15 January 2006

Hain says parties 'have got to talk to each other'

Liam Clarke
15 January 2006

THE Northern Ireland secretary of state has said the British government is prepared to consider setting up something short of the power sharing executive laid down in the Good Friday agreement. But Peter Hain said that such an arrangement would have to be an interim measure and would require cross-party support.

It is the first time that the government has conceded that a rolling devolution model might be needed to build trust before full power sharing can be agreed. But there is a risk that such an arrangement might become permanent.

The suggestion will be treated with suspicion by Sinn Fein, which fears that the DUP will never enter government with it as long as there is an alternative.

“The end has got to be a power sharing executive,” Hain said.

“The argument is whether you need an interim stage in order to get to that objective. The parties have got to talk to each other. There is no point in saying ‘take it or leave it’. That is not in prospect.”

Hain and Dermot Ahern, the Irish foreign minister, are preparing to launch talks with the Northern Ireland parties after a report from the International Monitoring Commission (IMC), which is expected to say that the IRA has been largely inactive since it disarmed last year.

The DUP is preparing proposals for a law-making assembly that would not require full power sharing.

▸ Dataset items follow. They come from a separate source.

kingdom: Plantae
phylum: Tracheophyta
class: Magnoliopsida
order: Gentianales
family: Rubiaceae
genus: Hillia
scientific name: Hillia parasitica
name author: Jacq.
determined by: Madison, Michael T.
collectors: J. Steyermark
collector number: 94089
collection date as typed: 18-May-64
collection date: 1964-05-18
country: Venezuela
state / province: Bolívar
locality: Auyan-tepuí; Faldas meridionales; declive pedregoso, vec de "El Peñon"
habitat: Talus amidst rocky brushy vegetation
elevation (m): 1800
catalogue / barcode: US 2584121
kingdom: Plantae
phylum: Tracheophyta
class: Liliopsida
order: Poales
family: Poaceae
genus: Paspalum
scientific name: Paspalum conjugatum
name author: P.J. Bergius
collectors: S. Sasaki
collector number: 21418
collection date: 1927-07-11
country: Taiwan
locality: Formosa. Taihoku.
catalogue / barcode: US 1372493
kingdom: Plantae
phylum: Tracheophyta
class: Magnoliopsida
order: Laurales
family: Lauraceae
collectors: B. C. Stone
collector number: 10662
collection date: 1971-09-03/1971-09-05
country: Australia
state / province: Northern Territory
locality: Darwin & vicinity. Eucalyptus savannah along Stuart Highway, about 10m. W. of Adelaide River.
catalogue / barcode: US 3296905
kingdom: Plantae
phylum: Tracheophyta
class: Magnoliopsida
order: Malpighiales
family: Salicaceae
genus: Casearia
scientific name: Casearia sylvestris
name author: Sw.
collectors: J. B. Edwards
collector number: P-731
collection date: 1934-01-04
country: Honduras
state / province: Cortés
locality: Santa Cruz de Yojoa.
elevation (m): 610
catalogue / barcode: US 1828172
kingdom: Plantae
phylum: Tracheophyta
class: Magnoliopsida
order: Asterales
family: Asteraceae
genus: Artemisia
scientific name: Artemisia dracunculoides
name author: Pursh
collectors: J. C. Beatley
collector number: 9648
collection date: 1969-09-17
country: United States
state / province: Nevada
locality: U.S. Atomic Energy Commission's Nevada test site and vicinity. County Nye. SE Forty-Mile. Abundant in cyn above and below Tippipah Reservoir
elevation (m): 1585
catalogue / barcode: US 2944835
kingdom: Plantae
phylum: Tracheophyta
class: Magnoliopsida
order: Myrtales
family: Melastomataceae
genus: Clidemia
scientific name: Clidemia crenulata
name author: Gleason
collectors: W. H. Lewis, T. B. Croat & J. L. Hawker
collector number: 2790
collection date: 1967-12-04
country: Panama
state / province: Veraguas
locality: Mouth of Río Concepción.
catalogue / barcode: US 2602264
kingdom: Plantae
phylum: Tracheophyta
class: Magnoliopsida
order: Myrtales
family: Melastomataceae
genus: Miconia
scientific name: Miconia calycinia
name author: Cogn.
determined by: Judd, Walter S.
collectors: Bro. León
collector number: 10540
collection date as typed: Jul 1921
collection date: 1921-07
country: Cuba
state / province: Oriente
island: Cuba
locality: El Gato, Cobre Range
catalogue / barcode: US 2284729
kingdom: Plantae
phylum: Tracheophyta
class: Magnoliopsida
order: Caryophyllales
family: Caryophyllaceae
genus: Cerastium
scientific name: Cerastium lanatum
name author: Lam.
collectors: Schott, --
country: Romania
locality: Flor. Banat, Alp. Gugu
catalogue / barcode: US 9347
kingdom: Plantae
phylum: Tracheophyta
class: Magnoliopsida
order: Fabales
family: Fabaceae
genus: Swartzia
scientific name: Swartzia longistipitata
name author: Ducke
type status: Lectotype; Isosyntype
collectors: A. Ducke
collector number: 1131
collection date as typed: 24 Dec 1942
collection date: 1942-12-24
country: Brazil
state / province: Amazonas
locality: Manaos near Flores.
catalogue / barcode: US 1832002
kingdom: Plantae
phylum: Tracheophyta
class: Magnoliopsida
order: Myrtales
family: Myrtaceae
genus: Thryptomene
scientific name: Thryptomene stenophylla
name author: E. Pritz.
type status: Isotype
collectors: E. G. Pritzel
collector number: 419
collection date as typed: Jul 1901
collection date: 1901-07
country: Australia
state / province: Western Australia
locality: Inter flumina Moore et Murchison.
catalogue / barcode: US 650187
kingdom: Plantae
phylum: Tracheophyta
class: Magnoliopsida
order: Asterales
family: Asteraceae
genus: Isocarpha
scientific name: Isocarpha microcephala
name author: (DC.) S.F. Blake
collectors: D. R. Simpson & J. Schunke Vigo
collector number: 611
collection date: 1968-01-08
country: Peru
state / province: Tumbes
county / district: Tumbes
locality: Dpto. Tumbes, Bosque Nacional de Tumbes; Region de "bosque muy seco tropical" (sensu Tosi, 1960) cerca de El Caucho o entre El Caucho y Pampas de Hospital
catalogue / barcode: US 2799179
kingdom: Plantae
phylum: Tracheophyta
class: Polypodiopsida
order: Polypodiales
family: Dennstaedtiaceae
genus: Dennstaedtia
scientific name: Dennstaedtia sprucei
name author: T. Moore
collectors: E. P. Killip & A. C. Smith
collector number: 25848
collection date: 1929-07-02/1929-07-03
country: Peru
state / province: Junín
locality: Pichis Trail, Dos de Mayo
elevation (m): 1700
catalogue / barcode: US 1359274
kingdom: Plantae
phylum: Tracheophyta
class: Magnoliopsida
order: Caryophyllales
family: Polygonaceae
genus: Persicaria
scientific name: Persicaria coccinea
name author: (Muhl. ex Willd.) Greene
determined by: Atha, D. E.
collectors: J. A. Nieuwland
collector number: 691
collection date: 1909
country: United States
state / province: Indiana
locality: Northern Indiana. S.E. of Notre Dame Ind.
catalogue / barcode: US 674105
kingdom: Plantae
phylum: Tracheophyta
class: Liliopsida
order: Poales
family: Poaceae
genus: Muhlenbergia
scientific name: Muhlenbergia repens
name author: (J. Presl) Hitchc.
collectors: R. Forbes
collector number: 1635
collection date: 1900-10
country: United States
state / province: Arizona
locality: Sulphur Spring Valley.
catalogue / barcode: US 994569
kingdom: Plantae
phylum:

Executive functions could be carried out by British ministers, civil servants or some local politicians.

Peter Robinson, deputy leader of the DUP, said: “There are a range of possibilities and I’m not committing myself to one model at this stage.”

He said a legislative assembly, in which all elected members would share in decision making, was likely to figure in his party’s final proposals.

Robinson suggested that his proposals would not be bound by a timetable. “The trust necessary for executive power sharing involving Sinn Fein doesn’t exist,” he said. “Trust has to be built up over time so that people have confidence that violence has been left behind.

“If the secretary of state is setting deadlines, then we are far better to have a lower level of devolution and make some progress rather than allowing the opportunity to pass because the level of trust for the higher level of devolution isn’t there.”

Hain said he was aware of the direction of the DUP proposals and the Ulster Unionists had put ideas to him before Christmas.

“I think there has been some inter-party discussion along these lines. We have a framework, but if a different one emerges from inter-party discussion, obviously it will be sensible to explore that.” he said.

Mark Durkan, the SDLP leader, said his party would consider arrangements short of full power-sharing. He has proposed that the Stormont assembly be reconvened and if an executive along the lines set out in the Good Friday agreement cannot be formed, a range of other options should be tried in sequence.

Robinson described the SDLP proposals as a “high-wire act” but added that he was prepared to discuss them.

Meanwhile, Sinn Fein has criticised the Irish government for shelving plans to give presidential pardons to on-the-run terrorists.

Dermot Ahern announced last week that the scheme, which would affect about six people, would not be implemented. This followed the British government’s decision to withdraw its proposals.

Gerry Kelly of Sinn Fein said yesterday that the Irish government’s decision was unreasonable. “In the south there is a much smaller number involved,” he said. “But it is still an anomaly which came from the Good Friday agreement and could have been sorted out.”

Kelly, a former hunger striker, was himself on the run for three years after taking part in a mass break-out from the Maze prison in 1983 where he was being held for bombing offences committed in London. He was recaptured in Holland in 1986 when he was found in possession of bomb-making equipment.

The Irish government made it clear months ago that its proposals would not be implemented unless there were parallel arrangements in Britain.

Peter Hain withdrew his bill last week at Sinn Fein’s request.

Last month Gerry Adams told Hain that Sinn Fein would be asking on-the-run terrorists not to avail of the planned legislation because it also benefited members of the security forces who committed offences during the Troubles.